Marshall previously stepped away from his Mumford & Sons duties while facing backlash after tweeting support for a book by alt-right personality Andy Ngo. "Posting about books had been a theme of my social-media throughout the pandemic. I believed this tweet to be as innocuous as the others. How wrong I turned out to be," Marshall writes in a post for Medium, published on Thursday (June 24).

"I failed to foresee that my commenting on a book critical of the Far-Left could be interpreted as approval of the equally abhorrent Far-Right," the artist continues. "Nothing could be further from the truth. Thirteen members of my family were murdered in the concentration camps of the Holocaust. My Grandma, unlike her cousins, aunts and uncles, survived ... My family knows the evils of fascism painfully well. To say the least. To call me 'fascist' was ludicrous beyond belief."

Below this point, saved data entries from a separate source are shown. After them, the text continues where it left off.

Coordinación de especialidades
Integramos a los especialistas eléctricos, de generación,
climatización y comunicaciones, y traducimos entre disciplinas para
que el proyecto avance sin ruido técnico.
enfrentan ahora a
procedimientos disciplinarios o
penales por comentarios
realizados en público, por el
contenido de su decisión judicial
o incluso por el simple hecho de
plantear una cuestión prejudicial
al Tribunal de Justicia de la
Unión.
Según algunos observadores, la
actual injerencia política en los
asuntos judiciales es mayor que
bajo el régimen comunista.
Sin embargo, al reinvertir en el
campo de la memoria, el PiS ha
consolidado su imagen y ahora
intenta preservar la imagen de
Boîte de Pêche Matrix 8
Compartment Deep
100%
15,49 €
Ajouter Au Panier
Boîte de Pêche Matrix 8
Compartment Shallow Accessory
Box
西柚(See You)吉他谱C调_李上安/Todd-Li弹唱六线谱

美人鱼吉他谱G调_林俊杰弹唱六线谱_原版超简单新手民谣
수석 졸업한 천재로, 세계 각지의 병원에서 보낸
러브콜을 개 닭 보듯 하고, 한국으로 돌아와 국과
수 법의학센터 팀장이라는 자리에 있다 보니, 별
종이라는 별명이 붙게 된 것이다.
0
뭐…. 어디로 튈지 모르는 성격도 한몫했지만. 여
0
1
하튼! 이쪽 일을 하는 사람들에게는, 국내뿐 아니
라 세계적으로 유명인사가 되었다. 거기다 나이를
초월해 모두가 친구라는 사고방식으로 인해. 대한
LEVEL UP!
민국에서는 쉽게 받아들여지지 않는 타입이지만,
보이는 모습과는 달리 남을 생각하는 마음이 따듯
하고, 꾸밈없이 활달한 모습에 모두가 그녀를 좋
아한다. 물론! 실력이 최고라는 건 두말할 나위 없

After he issued an apology for his words back in March, Marshall says he was called out by another group for apologizing. His bandmates, too, received hateful messages because of his comments, because, Marshall reasons, "[d]espite being four individuals we were, in the eyes of the public, a unity."

"The distress brought to them and their families that weekend I regret very much," Marshall adds. "I remain sincerely sorry for that. Unintentionally, I had pulled them into a divisive and totemic issue."

Nonetheless, Marshall says the rest of Mumford & Sons — Marcus Mumford, Ben Lovett and Ted Dwane — did not kick him out of their quartet. In an Instagram post regarding Marshall's departure, the remaining three members of Mumford & Sons support his decision: "We wish you all the best for the future, Win, and we love you man," they write.

Marshall uses his Medium post to further explain his political views, reminisce about some of his memories with Mumford & Sons and offer more of the reasoning behind his decision to leave the band. He says he's doing so to spare his now-ex-bandmates any further trouble.

"For me to speak about what I’ve learnt to be such a controversial issue will inevitably bring my bandmates more trouble. My love, loyalty and accountability to them cannot permit that," Marshall writes. "I could remain and continue to self-censor but it will erode my sense of integrity. Gnaw my conscience. I’ve already felt that beginning."

Marshall and his Mumford & Sons bandmates previously came under fire in 2018, after inviting to the recording studio Jordan Peterson, a clinical psychologist, University of Toronto professor and YouTube personality who has been accused of misogyny, Islamophobia and transphobia.

"I don’t think that having a photograph with someone means you agree with everything they say," Marshall said at the time. "Primarily I’m interested in his psychological stuff, which I find very interesting."

Founded in London, England, in 2007, Mumford & Sons released their newest album, Delta, in 2018.